And then on the groomed lawn by the big house
pronging the soil for grubs, its hippy coat
silvered by porch lights and carriage lamps.
It passes the bee boles without looking up,
rounds the fluted plinth of a sundial
telling the wrong time under a fat moon.
Imagine it standing up like a toddler to lap
from the bird bath, clocking its own burglar's face
in the French windows, think of it shuffling along
through the melon yard where beaver-tailed glass
distils dew into cast iron gutters and butts,
notice its long snout hoovering smells
by the bins, stare at its sticky tongue
blotting woodlice, earwigs and snails
from the compost heap and summerhouse floor.
Picture its shaving-brush rump dusting the farm gate.
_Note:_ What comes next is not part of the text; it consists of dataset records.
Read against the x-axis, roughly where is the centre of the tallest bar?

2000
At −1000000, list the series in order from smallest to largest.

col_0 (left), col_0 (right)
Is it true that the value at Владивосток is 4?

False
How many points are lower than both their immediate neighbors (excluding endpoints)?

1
In the walled garden its shadow scuttles
brick to brick, then it scrabbles and fossicks
below the elephant ears in the rhubarb patch.
With the night shift over it goes to ground
in blind tunnels hung with wiry roots
under roads, parks, floorboards and footings,
stashes itself in deep starless holes with its clan.
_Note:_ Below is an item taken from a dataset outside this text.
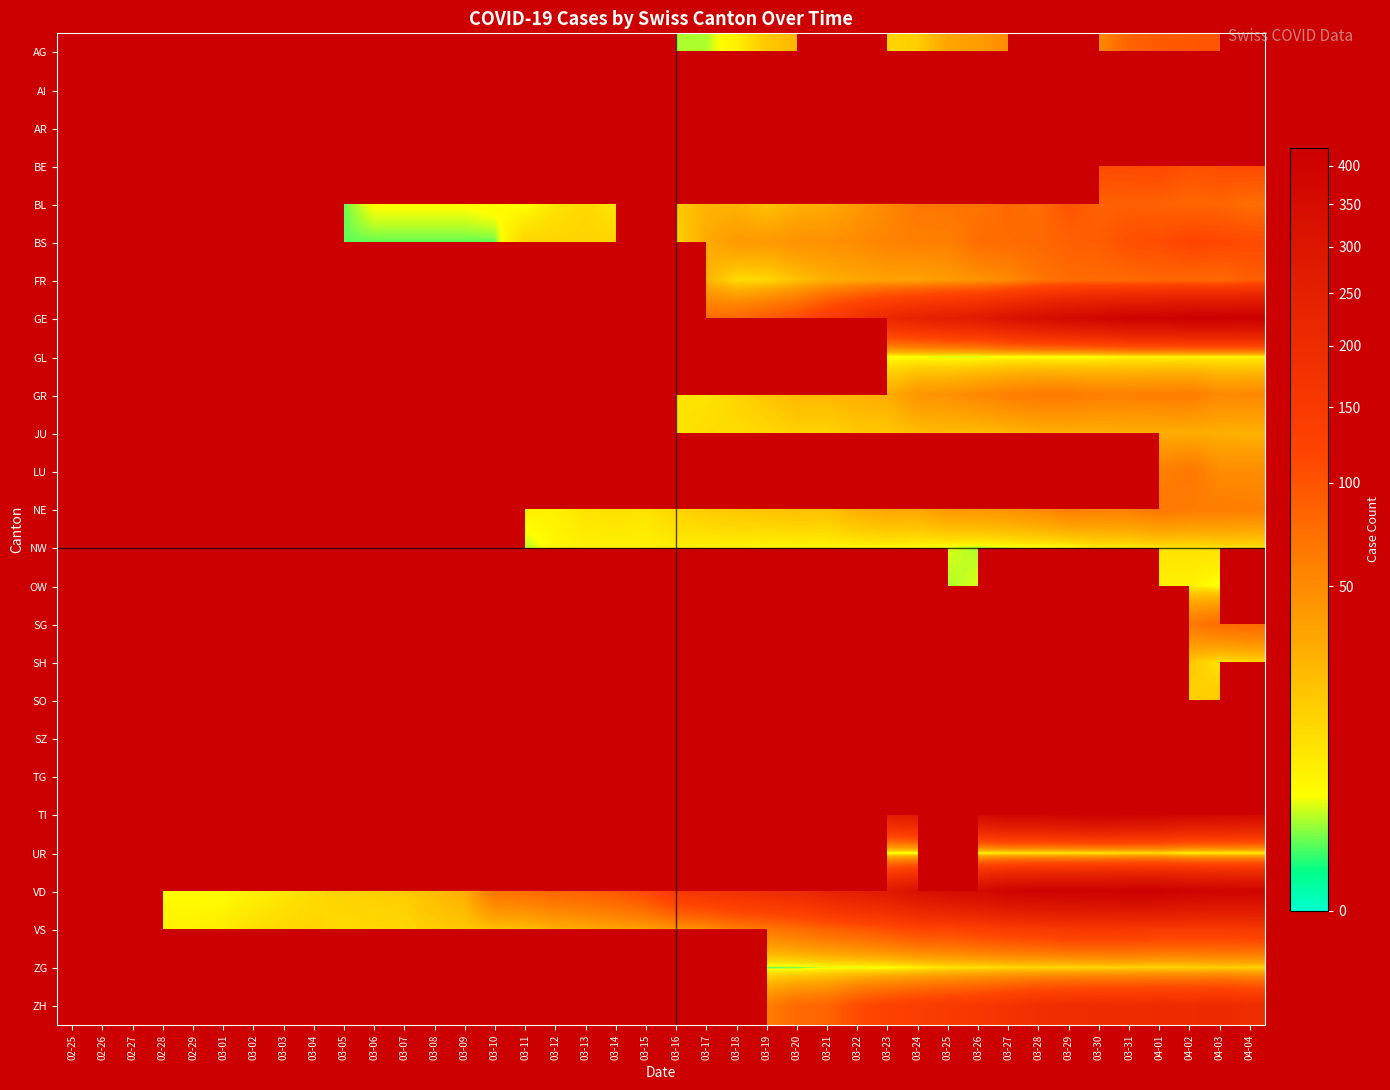

Between 02-26 and 03-07, which is larger?

03-07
In the warm dark the cubs rise like loaves.
A lovely book of poems inspired by the Lost Gardens of Helicon in Cornwall, each featuring a creature's 'dwelling place'. Some very short, like Warren and Web (which I particularly like!) and others much longer and very witty, such as the brilliant and very funny Insect Hotel. This was out and out my favourite poem in the book!
Interspersed with gorgeous illustrations by Beth Munro, this is a beautiful slim volume, perfect to dip into, or to give as a gift. My copy was a Christmas gift from a friend, and it is definitely a keeper.